**Task**:
How many lines in the data below contain the string "实时语音接口的"? Answer with the number only.

##### Provided records

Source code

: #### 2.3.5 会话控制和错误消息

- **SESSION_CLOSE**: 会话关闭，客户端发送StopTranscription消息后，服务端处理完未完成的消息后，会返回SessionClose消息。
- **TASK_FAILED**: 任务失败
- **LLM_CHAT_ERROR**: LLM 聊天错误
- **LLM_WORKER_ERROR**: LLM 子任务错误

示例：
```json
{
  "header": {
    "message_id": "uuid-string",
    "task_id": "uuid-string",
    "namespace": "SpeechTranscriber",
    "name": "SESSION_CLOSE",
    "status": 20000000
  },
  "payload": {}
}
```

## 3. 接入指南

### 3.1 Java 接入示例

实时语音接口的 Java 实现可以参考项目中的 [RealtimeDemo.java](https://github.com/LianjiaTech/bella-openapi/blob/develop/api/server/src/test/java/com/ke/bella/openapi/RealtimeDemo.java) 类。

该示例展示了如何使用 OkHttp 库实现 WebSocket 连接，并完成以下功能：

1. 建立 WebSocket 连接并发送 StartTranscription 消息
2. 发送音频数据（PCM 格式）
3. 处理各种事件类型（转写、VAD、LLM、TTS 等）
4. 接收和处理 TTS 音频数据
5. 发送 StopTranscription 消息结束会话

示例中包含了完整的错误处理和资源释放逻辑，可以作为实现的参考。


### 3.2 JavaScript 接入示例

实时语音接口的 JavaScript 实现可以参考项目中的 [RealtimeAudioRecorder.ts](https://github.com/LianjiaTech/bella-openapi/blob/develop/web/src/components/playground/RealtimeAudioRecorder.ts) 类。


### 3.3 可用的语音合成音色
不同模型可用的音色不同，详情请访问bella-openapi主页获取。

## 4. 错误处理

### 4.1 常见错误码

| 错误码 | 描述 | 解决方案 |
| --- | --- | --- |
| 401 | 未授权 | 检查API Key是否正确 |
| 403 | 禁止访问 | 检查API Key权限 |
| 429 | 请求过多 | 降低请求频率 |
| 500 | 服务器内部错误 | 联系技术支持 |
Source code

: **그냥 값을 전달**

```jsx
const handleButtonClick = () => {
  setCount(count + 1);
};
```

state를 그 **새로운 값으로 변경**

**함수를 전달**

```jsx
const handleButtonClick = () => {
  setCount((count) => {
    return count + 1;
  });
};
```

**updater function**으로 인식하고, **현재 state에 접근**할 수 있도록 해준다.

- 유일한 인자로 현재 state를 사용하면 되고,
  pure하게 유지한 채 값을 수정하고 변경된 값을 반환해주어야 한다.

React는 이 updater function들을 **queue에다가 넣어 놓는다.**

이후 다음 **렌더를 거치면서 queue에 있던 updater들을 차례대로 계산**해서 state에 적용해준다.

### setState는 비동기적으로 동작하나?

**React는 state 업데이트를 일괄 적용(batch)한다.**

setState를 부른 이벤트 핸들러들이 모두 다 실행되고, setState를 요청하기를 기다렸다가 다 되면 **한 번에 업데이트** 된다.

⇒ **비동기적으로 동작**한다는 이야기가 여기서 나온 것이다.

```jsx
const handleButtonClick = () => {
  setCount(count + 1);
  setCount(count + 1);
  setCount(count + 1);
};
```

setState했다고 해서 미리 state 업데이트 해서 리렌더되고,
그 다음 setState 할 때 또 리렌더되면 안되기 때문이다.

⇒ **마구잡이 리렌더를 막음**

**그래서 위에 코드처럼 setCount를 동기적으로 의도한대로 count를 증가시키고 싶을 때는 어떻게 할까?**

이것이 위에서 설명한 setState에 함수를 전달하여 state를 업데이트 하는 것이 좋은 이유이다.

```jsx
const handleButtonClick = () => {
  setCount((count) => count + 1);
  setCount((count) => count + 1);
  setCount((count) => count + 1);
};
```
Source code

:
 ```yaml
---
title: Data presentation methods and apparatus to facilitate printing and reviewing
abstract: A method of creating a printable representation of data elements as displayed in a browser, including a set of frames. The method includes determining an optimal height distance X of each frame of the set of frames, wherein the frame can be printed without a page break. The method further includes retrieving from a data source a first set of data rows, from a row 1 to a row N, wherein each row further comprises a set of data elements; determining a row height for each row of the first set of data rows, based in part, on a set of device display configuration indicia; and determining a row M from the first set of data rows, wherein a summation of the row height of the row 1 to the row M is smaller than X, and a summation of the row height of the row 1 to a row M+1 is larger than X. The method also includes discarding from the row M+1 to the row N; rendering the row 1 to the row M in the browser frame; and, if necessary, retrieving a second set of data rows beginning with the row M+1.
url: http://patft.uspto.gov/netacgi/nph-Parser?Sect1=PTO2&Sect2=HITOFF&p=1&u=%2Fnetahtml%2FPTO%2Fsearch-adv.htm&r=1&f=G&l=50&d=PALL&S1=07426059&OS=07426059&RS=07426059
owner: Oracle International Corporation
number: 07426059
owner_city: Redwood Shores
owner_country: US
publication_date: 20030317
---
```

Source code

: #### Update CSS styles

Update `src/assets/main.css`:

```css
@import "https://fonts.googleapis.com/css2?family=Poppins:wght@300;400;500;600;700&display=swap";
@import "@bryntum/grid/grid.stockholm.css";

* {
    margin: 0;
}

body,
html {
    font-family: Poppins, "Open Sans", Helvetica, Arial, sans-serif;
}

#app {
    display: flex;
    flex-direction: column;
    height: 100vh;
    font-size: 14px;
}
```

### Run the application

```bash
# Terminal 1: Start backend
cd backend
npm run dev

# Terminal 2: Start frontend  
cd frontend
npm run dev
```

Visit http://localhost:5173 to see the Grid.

##########

**Output below**:
2